Our whole approach is misguided. And it needs to change. Forty years later, behavior is still being addressed in schools in the same harmful and ineffective way. The adults, without question, make student behavior worse. Our interventions actual escalates challenging behavior instead of decrease it. How crazy is that?!

We also miss the big picture by focusing too much on the behavior itself. When kids have their needs met and feel successful, they don’t have challenging behavior. 

There are many reasons for the above.  Some as simple as a “we do what we do” mindset. We are in our habits. And sometimes they work temporarily. It is a game of  Whack-A -Mole. We get rid of a challenging behavior for the minute which reinforces our own behavior. We also don’t want to be accused by our colleagues or administrators as not intervening or letting a student “get away with something.” It makes us embarrassed and feel helpless. Doing things differently is hard. Experienced staff pass down these behavioral interventions to new staff members who want to please and fit in. 

But really, is it not common sense to realize that if you have children who are struggling to control their emotions that coming into their space and putting your hands on them will only make them struggle more?

Even if you know nothing about fight, flight or freeze, we would all react that way.  I think teachers do this because they don’t know what else to do. The solution is staff training and ongoing consultation. Not a 4 hour lecture on positive behavioral supports in late August but true ongoing support. Administration needs to believe in it and lead a paradigm shift in the entire building. There are no quick fixes. It will take a commitment. I personally like the low arousal approach developed by Studio 3 in the UK.
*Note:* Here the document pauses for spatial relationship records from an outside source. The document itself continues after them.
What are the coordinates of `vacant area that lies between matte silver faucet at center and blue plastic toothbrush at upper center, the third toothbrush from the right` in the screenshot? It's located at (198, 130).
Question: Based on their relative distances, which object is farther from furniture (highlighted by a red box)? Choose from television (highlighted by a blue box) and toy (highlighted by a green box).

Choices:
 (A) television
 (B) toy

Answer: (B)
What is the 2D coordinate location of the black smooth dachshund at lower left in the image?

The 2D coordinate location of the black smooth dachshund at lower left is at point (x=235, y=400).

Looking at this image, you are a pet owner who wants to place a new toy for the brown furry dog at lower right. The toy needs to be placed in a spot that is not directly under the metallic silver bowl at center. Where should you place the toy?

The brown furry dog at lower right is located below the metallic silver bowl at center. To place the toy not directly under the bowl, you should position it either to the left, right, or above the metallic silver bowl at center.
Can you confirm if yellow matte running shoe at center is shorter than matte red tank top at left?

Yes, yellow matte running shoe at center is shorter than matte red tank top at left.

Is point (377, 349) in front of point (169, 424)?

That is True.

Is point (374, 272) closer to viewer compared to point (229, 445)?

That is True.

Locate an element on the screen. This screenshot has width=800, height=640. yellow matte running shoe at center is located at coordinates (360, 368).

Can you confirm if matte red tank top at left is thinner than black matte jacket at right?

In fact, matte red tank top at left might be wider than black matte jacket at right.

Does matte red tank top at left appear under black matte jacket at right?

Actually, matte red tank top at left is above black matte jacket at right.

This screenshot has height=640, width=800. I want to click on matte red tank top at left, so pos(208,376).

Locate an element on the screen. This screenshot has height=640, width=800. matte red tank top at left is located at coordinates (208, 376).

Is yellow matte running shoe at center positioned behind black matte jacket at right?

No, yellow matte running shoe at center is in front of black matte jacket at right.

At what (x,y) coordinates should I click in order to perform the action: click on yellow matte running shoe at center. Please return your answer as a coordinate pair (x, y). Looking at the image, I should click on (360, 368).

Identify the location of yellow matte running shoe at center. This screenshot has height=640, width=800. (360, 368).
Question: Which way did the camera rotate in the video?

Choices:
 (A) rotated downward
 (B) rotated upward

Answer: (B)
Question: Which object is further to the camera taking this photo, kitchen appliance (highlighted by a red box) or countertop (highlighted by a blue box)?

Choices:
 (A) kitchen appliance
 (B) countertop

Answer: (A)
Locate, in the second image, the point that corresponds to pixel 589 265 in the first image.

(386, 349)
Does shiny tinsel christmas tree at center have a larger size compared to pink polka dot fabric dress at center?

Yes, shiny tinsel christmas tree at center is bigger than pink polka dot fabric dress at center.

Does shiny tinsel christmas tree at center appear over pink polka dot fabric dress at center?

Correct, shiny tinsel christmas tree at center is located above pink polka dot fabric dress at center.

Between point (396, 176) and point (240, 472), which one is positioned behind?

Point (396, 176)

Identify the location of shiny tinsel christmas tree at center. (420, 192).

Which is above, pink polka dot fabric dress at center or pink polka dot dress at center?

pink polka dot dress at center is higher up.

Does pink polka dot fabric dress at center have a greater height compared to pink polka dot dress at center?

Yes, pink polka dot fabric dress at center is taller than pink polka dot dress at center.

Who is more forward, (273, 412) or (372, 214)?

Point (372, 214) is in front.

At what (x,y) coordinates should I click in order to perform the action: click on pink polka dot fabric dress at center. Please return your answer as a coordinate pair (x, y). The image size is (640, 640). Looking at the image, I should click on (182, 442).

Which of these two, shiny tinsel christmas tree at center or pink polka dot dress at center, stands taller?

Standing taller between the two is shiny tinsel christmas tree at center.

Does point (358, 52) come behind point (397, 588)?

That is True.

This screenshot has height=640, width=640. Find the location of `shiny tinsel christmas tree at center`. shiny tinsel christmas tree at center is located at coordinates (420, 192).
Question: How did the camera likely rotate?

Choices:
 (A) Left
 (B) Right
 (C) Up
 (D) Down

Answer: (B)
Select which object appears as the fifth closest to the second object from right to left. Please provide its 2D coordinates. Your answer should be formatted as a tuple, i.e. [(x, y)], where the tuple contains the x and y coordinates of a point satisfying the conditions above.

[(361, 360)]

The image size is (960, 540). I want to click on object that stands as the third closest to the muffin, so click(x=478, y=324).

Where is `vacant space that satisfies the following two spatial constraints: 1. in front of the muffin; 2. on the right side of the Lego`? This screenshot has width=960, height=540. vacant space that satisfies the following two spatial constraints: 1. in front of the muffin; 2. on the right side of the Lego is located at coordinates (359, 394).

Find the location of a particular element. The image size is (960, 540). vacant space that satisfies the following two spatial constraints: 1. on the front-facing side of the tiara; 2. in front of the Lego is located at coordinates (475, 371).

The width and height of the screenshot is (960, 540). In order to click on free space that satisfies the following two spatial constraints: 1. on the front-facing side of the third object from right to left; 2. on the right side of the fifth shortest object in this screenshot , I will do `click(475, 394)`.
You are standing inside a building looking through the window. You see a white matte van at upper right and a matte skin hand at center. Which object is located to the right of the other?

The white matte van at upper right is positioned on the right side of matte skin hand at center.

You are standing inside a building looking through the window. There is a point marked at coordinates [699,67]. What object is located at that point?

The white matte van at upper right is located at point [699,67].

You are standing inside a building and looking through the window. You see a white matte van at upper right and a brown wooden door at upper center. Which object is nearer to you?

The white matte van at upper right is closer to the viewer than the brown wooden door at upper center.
It focuses on the adults reflecting on their own behavior in challenging situations. It teaches that when a student is escalating, the adults make themselves smaller and less threatening. They remove others from the area. They don’t give commands or make demands.

How different is that approach than the teacher on the PA system asking for the school intervention team to storm into the classroom and confront the student? Doesn’t the low arousal way make more sense? Bo Hejlskov Elven, a low arousal psychologist in Sweden makes the point that no teacher in the world has ever been killed by a student throwing a chair but students have died being restrained on the ground for throwing chairs. 

I am impatient but hopeful. I believe that things can change. There is a growing number of parents, advocates and educators who want behavioral supports in schools to improve. It is more than changing legislation but that is one piece. Maybe we can get to the next crop of educators who are in college now and show them that there is a better way. We need to think way outside the box. Perhaps others have had time in the last few months to question the old ways of doing things and will welcome a more effective and respectful approach. I hope so.